Eletromolhamento em filmes de Langmuir-Blodgett de cera epicuticular

Detalhes bibliográficos
Ano de defesa: 2020
Autor(a) principal: Oliveira, Tiego José Cardoso de
Orientador(a): Não Informado pela instituição
Banca de defesa: Não Informado pela instituição
Tipo de documento: Dissertação
Tipo de acesso: Acesso aberto
Idioma: por
Instituição de defesa: Universidade Federal de Mato Grosso
Brasil
Instituto de Ciências Exatas e da Terra (ICET) – Araguaia
UFMT CUA - Araguaia
Programa de Pós-Graduação em Ciência de Materiais
Programa de Pós-Graduação: Não Informado pela instituição
Departamento: Não Informado pela instituição
País: Não Informado pela instituição
Palavras-chave em Português:
Link de acesso: http://ri.ufmt.br/handle/1/4983
Resumo: Epicuticular wax (EW) is a natural compound found in the outermost part of the epidermis of plants, it may have amorphous or crystalline structure, being hydrophobic and with high electrical resistance. Due to these characteristics, it is proposed to use EW in electrowetting-on-dielectric (EWOD) system, a process in which the surface wettability of a dielectric material is changed by applying voltages. To prepare EW films, Langmuir and Langmuir-Blodgett (LB) techniques were used, which allow assembly with molecular scale control of the films. Langmuir films were characterized using measurements of surface pressure and surface potential, as well as Brewster angle microscopy (BAM). In these systems, the influence of the deposited dispersion volume and the subphase temperature on the film aggregation phases was investigated. LB films were characterized by atomic force microscopy (AFM) and electrowetting contact angle (ACE) measurements. For Langmuir films, it was noted that the maximum surface pressure decreases with the increase in the volume of EW dispersion deposited. In addition, three different aggregation regimes have been identified and associated with increasing the concentration of EW platelets as the trough area decreased.
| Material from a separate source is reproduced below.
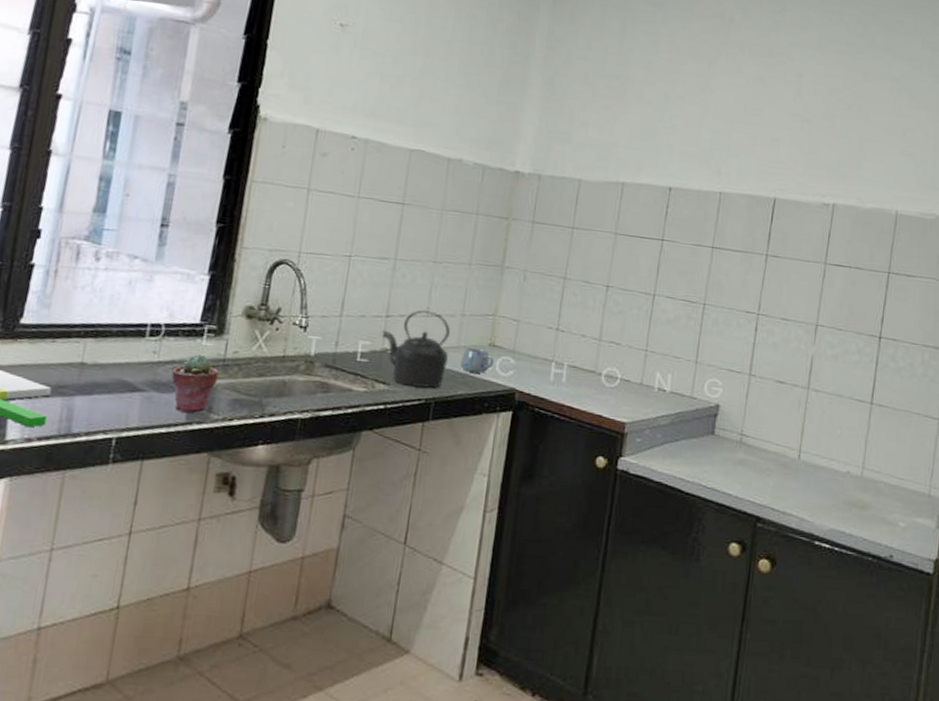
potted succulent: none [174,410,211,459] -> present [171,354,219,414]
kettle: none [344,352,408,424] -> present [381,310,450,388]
In temperature variation experiments for Langmuir films between 22 and 30 °C, surface pressure isotherms did not reveal a well-defined phase transition or collapse, while BAM images showed that, even before starting the compression procedure, there are EW platelets floating on the subphase. These platelets give rise to EW Langmuir films during compression. On the other hand, for higher temperatures (40 and 50 °C), platelets were not found and a well-defined phase transitions was observed with behavior similar to that found for typical fatty acids. The increase in surface potential during film compression suggested the presence of electrical dipoles, which are associated with functional chemical groups present in EW. BAM images of EW revealed that the barriers compression generates a homogeneous film in the condensed phase. The collapse occurs with appearance of grooves at 22 and 30 °C and by material overlapping at 40 and 50 °C. AFM images exhibit globular structures in LB films and demonstrate that film roughness decreases with increasing sub-phase temperature. Electrowetting experiments showed that films with 3 layers of EW exhibit an electrowetting process with an angle variation of ~ 20°.